Dr. Arciero, however, did not consider this a problem, saying that “[b]ased on a previous research study, a 7-day physical activity accelerometer measurement is considered a representative time period to assess a person’s overall physical activity level.”
The lead author of the study is Dr. Gali Albalak of Leiden University Medical Center in the Netherlands. Even though people’s activity could have changed over time, she told MNT, the accelerometer data “enables objective measurement of physical activity without any recall or other forms of bias that play a role in questionnaire-based physical activity information.”

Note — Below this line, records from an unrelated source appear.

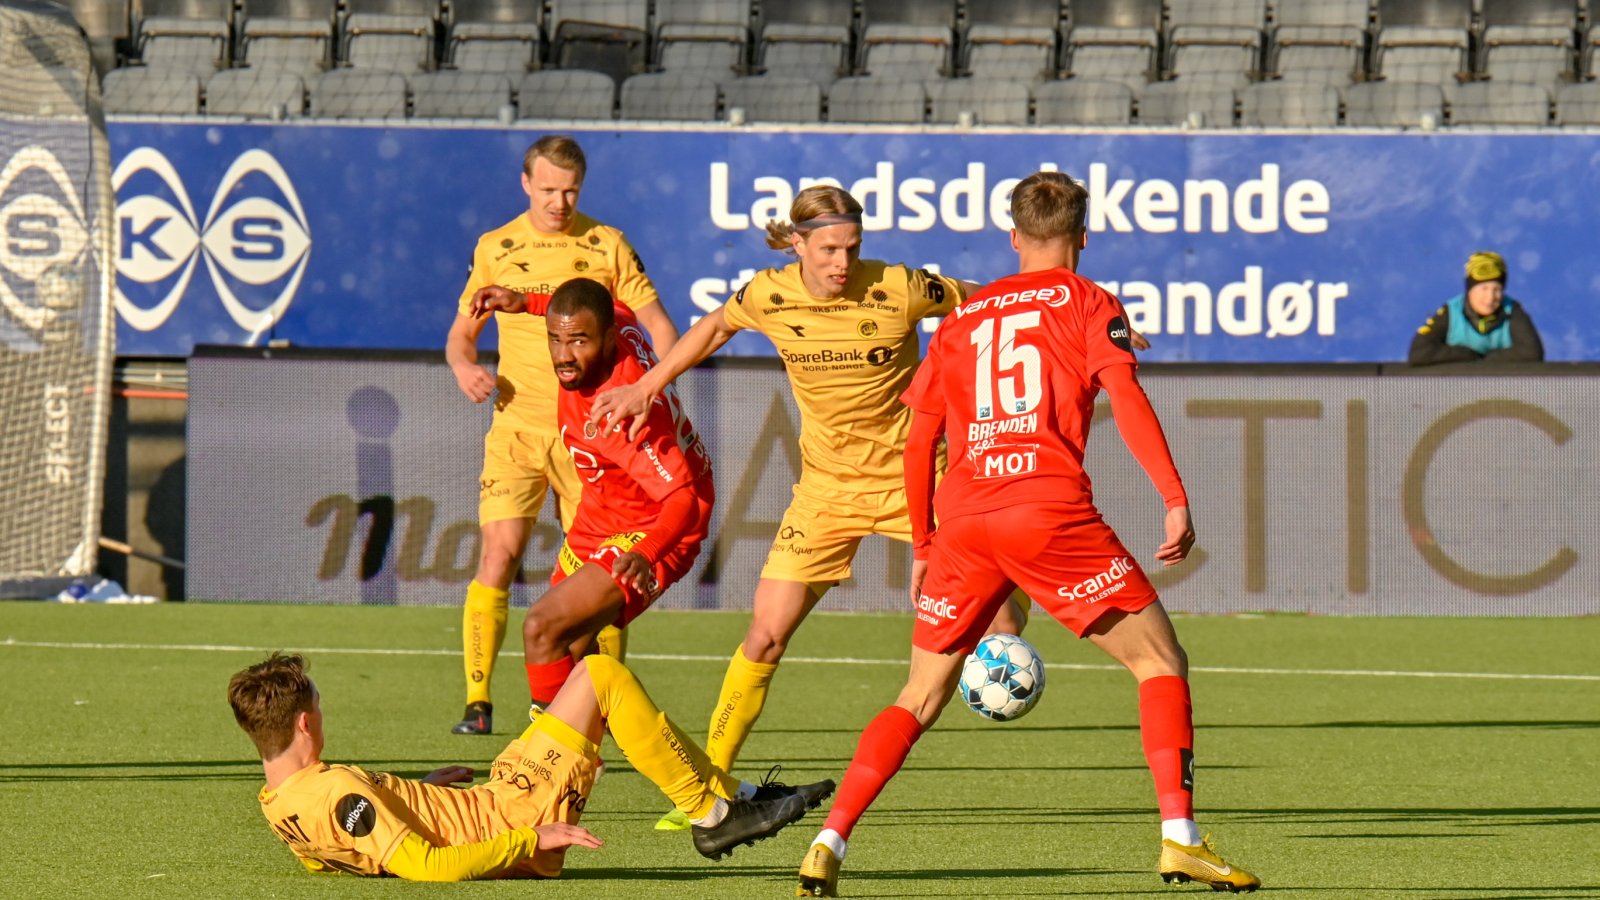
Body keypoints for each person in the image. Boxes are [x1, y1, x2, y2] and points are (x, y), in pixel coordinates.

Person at [795, 171, 1260, 896]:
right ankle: (1181, 839)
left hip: (965, 521)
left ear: (1013, 238)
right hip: (1046, 511)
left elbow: (919, 442)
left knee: (917, 695)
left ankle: (830, 839)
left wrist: (923, 544)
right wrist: (1173, 496)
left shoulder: (964, 317)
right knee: (1161, 663)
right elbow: (1126, 397)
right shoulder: (1088, 300)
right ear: (1083, 236)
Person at [587, 185, 1035, 831]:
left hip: (920, 484)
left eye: (851, 247)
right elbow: (715, 326)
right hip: (826, 493)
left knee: (1004, 633)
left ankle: (1008, 598)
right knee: (764, 636)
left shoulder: (901, 286)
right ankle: (706, 789)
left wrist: (1078, 316)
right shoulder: (770, 294)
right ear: (797, 243)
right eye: (828, 249)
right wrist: (647, 385)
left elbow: (988, 297)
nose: (841, 263)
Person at [445, 135, 680, 736]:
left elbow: (655, 322)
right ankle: (477, 701)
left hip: (594, 437)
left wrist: (656, 385)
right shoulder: (496, 247)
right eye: (548, 189)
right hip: (518, 426)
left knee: (601, 575)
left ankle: (600, 710)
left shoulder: (606, 245)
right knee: (498, 554)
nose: (560, 201)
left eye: (571, 189)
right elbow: (461, 336)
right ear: (526, 184)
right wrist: (465, 366)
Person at [227, 651, 833, 880]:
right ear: (304, 723)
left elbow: (329, 855)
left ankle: (730, 796)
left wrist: (414, 794)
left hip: (488, 801)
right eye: (319, 706)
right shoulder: (333, 791)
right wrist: (530, 837)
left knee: (583, 676)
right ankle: (713, 810)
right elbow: (429, 867)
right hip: (509, 819)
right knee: (602, 677)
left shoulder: (279, 804)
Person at [468, 278, 714, 716]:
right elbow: (597, 305)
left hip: (652, 528)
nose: (563, 355)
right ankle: (582, 756)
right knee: (569, 654)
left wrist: (647, 553)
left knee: (544, 628)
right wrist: (525, 302)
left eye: (578, 341)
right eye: (556, 339)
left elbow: (684, 501)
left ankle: (547, 756)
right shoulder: (618, 321)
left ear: (605, 338)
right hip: (600, 515)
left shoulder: (622, 416)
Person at [1408, 250, 1544, 366]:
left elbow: (1532, 352)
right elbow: (1419, 353)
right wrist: (1466, 355)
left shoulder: (1512, 310)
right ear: (1469, 290)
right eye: (1484, 288)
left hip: (1500, 389)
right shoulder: (1451, 312)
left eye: (1497, 289)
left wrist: (1484, 362)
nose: (1490, 297)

In any event, added Dr. Siddiqi, “[i]n general, given that the study population was largely middle-age[d] to older adults with presumable ‘formed’ behavioral habits and patterns, there isn’t a strong suggestion that these habits would change significantly over the follow-up period.”
8 a.m. and 11 a.m. sweet spots
After 6 years, 2,911 study participants developed coronary artery disease (CAD), and 796 participants had had a stroke.
Overall, people who exercised at 11 a.m. were 16% less likely to develop CAD, and 17% less likely to have a first stroke of any kind. They were also 21% less likely to have a first ischemic stroke, compared to the study’s reference group.
People who exercised early in the morning lowered their CAD risk by 11%.
When the researchers tabulated women and men separately, it turned out that women benefited considerably more from morning exercise. By itself, the benefit of morning exercise for men was not statistically significant.
Women who exercised in the early or late morning reduced their risk of CAD by 22% and 24%, respectively.
“In support of this large prospective study,” added Dr. Arciero, “a recent 3-month exercise intervention study published from our laboratory with a group of middle-aged, healthy-weight women and men showed that women exercising in the morning reduced systolic and diastolic blood pressure to a significantly greater amount (-10% vs. -3%) compared to women exercising in the evening.”
“Thus, our data also supports morning exercise in women to improve cardiovascular health, and therefore lower incident risk for CVD,” he argued.
Dr. Albalak noted: “We were not able to explain this difference in our finding[s]. One of the possible explanations could be that the etiology of cardiovascular disease is different in men and women.”
“So, more research is needed,” said Dr. Albalak, “before we can make any recommendations for men or women. However, we see our research as a first step in the right direction.”
Circadian clock trigger
Dr. Albalak noted that “[a]s this was an observation[al] study, we cannot say anything about the causal effect of physical activity timing on our [cardiovascular] health.” Still, she pointed out that the study’s findings align with her group’s previous work.
“We already were able to identify that morning physical activity was associated with metabolic health — BMI, glucose levels, and insulin resistance — in a group of 207 healthy but sedentary older adults,” she said.
“Also, physical activity is, just like food intake and exposure to light, an important ‘Zeitgeber,’ or circadian clock trigger,” said Dr. Albalak.
“This means that with these behavioral aspects, we can calibrate our biological clock and the circadian rhythms with each other and our environment [day and night cycle of the earth],” she added.
“From other research, we know that eating after 8 p.m. or exposing ourselves to bright light at night can have detrimental effects on our biological clock. We hypothesize that being physically active in the morning is the most appropriate timing to correctly set your clock.”
Dr. Siddiqi noted:
“For the majority of people, we are simply trying to introduce the habit of physical activity, and so any time of day is better than nothing. As a general rule, though, I try to make exercise promotion simple and flexible to increase adoption, recognizing that timing of exercise is a fine adjustment that has practical aspects and limitations.”